Poco tiempo después, estos derechos se perfilaban en lo que hoy son los cinco derechos fundamentales del usuario, a través del Primer (1975) y Segundo (1981) Programa Preliminar del Consejo de la CE para una política de protección y de información de los consumidores.

El reconocimiento constitucional de los derechos del consumidor, es propio de los textos constitucionales más recientes y vanguardistas, tan solo compartido en nuestro entorno comunitario de modo expreso por las Constituciones de Portugal (artículo 81) y Polonia (artículo 76).

En España, la defensa de los intereses de los consumidores y usuarios encuentra acomodo constitucional en el artículo 51 de nuestra Carta Magna, expresándose el legislador constituyente con el siguiente tenor:

  1. Los poderes públicos garantizarán la defensa de los consumidores y usuarios, protegiendo, mediante procedimientos eficaces, la seguridad, la salud y los legítimos intereses económicos de los mismos.
  1. Los poderes públicos promoverán la información y la educación de los consumidores y usuarios, fomentarán sus organizaciones y oirán a éstas en las  cuestiones que puedan afectar a aquéllos, en los términos  que la Ley establezca.

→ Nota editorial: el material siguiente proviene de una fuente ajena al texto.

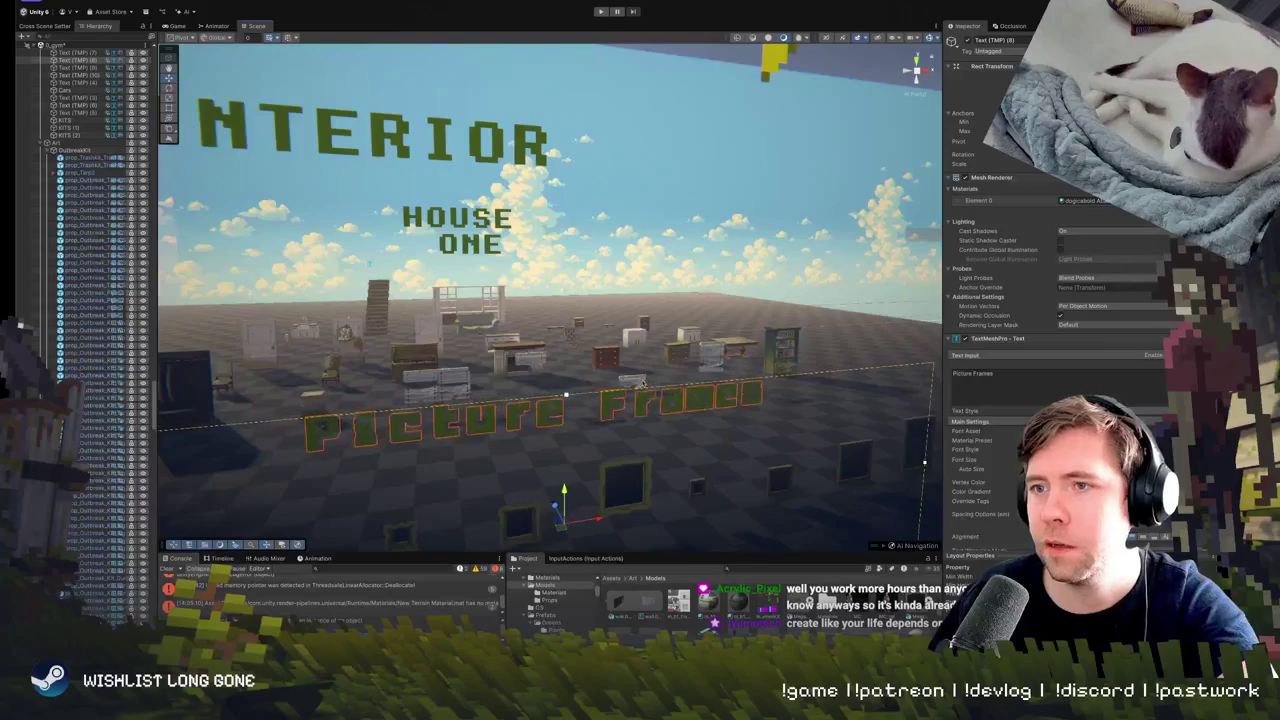
pyautogui.moveTo(570, 512); pyautogui.dragTo(593, 530)
pyautogui.press('f')
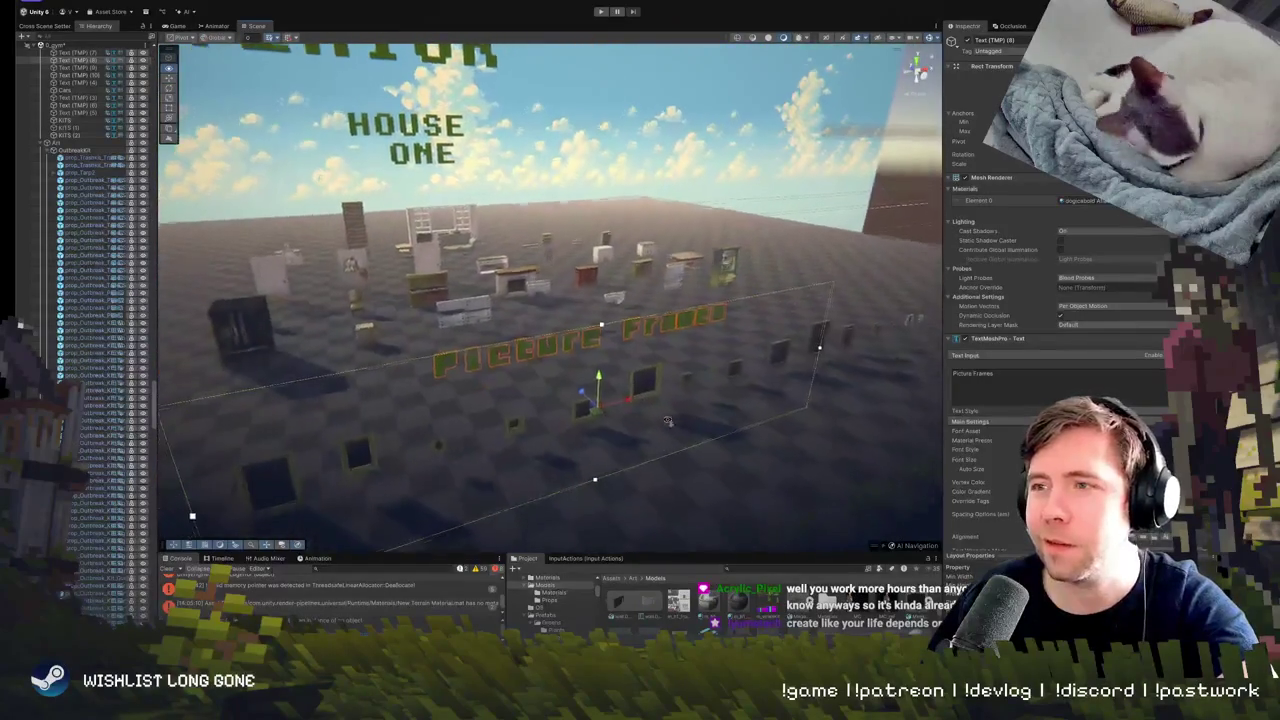
pyautogui.scroll(-8, 660, 376)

El artículo 51 CE supone la consagración en nuestro ordenamiento jurídico del denominado «principio pro consummatore». De estos derechos, los dos primeros contemplados en el apartado 1 del artículo 51, se han venido considerando derechos básicos o  sustantivos, imponiéndose a los poderes públicos la obligación de garantizarlos mediante procedimientos eficaces.

Por el contrario, el derecho a la información y educación, así como el fomento de las organizaciones de consumidores y usuarios y su audiencia, previstos en el apartado 2 del mismo precepto, se han interpretado como derechos instrumentales, toda vez que se entendían como medios para alcanzar la consecución de los primeros.

Los dos primeros apartados del precepto constitucional estudiado se encuadran dentro de los denominados principios rectores de la política social y económica.

Ello significa que nos hallamos ante reglas impuestas a los poderes públicos, que en consecuencia habrán de informar la legislación positiva, la práctica judicial y la actuación de los poderes públicos.

Vinculan en suma, como ha apuntado Rodríquez de Quiñones y de Torres, al legislador (STC 71/1982, de 30 de noviembre), al juez y a los poderes públicos (SSTC 19/1982, de 5 de mayo y 14/1992, de 10 de febrero). Su invocación ante la jurisdicción ordinaria, conforme lo dispuesto en el artículo 53.3 CE habrá de alegarse, atendiendo a su legislación de desarrollo.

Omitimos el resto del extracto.